Marine reserve in New Zealand territorial waters

Te Awaatu Channel (The Gut) Marine Reserve is a marine reserve covering an area of 93 ha in Fiordland on New Zealand's South Island. It was established in 1993 and is administered by the Department of Conservation.

It is the smallest marine reserve in Fiordland and one of the oldest.

==Geography and ecology==

The marine reserve covers a shallow channel between Bauza Island and Secretary Island with a high tidal flow. Surrounding the reserve is Fiordland's deepest basin, reaching depths of about 420 m.

The reserve has significant rock wall and deep reef habitats, which provide a habitat for suspension feeders like sea pen, red coral, black coral, zoanthids and lampshells.

==History==

Te Awaatu or Te Awa-O-Tu translates as "the channel of Tu". According to Māori oral history, ancestor Tu-Te-Raki-whanoa carved out the fiords and lakes with his giant ko (digging stick), with one foot on Ka-Tu-Waewae-O-Tu (Secretary Island) at the entrance to Doubtful Sound and the other foot on Mauikatau (Resolution Island) at the entrance to Tamatea / Dusky Sound.
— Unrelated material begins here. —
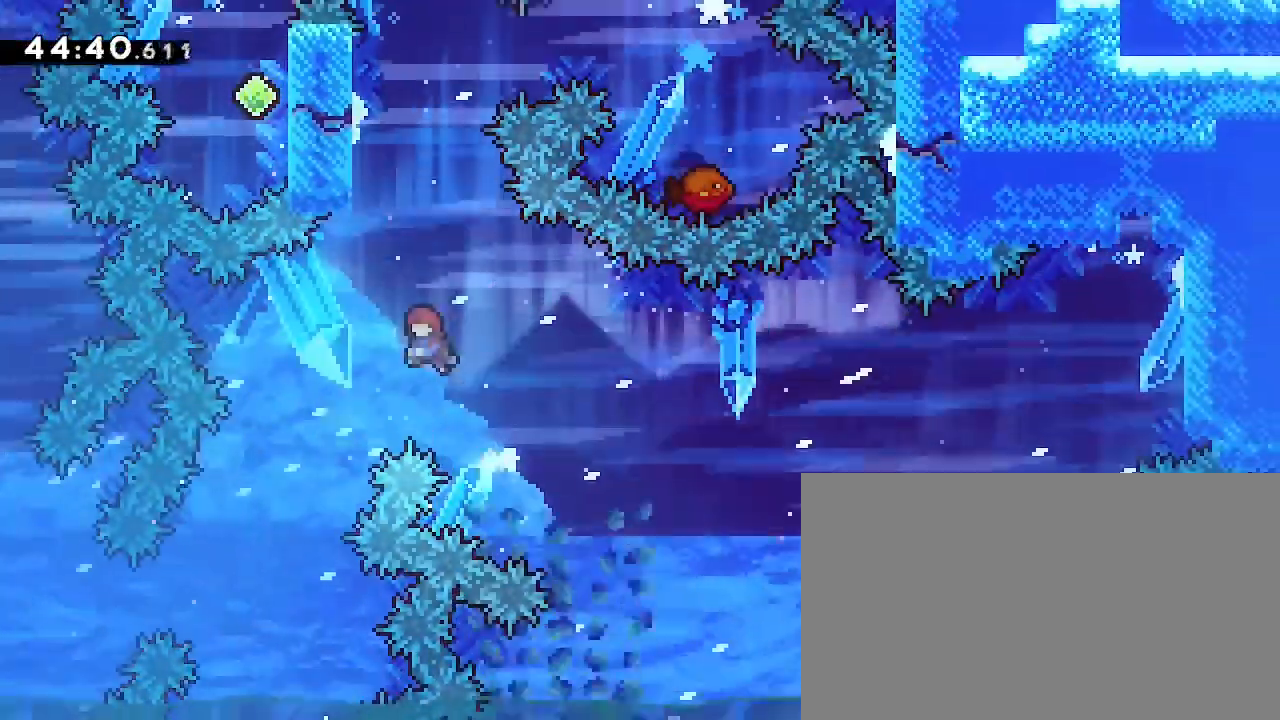
{"buttons": [], "left_stick": "left", "right_stick": "down-right", "events": [[133, "left_stick", "up"], [133, "right_stick", "left"], [300, "left_stick", "up-left"], [300, "right_stick", "down-right"], [400, "left_stick", "left"]]}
The reserve was recommended by the New Zealand Federation of Commercial Fishermen, alongside the Piopiotahi (Milford Sound) Marine Reserve in the early 1990s. It was established in 1993, receiving legal recognition on 25 October of that year.

Rock lobsters within the reserve are larger and more numerous than outside it, and five year study of red coral has found no major changes to the population.

==Research and commerce==

Educational and scientific activities are encouraged, but must not disturb or endanger plants, animals or natural features. Scientific research requires a permit from the Department of Conservation.

==Recreation==

The reserve is accessible from Te Anau via the Milford Road. Anchoring boats is banned in many areas to protect the particularly fragile species that can be damaged by anchors or swinging chains. Taking off and landing aircraft is permitted. Cruises of Doubtful Sound pass through the channel.

The protected marine life can be viewed by diving or snorkelling, either independently or with a tourism or charter boat service. To protect the fragile environments, divers must follow the safety and care codes.

There is a ban on fishing, and taking, killing or moving marine life and materials. However, members of Ngāi Tahu may remove pounamu provided they have the right authorisation, only collect by hand, keep disturbance to the site to a minimum, and only carry as much as they can in one trip. They may also collect deceased marine mammals and collect teeth and bones.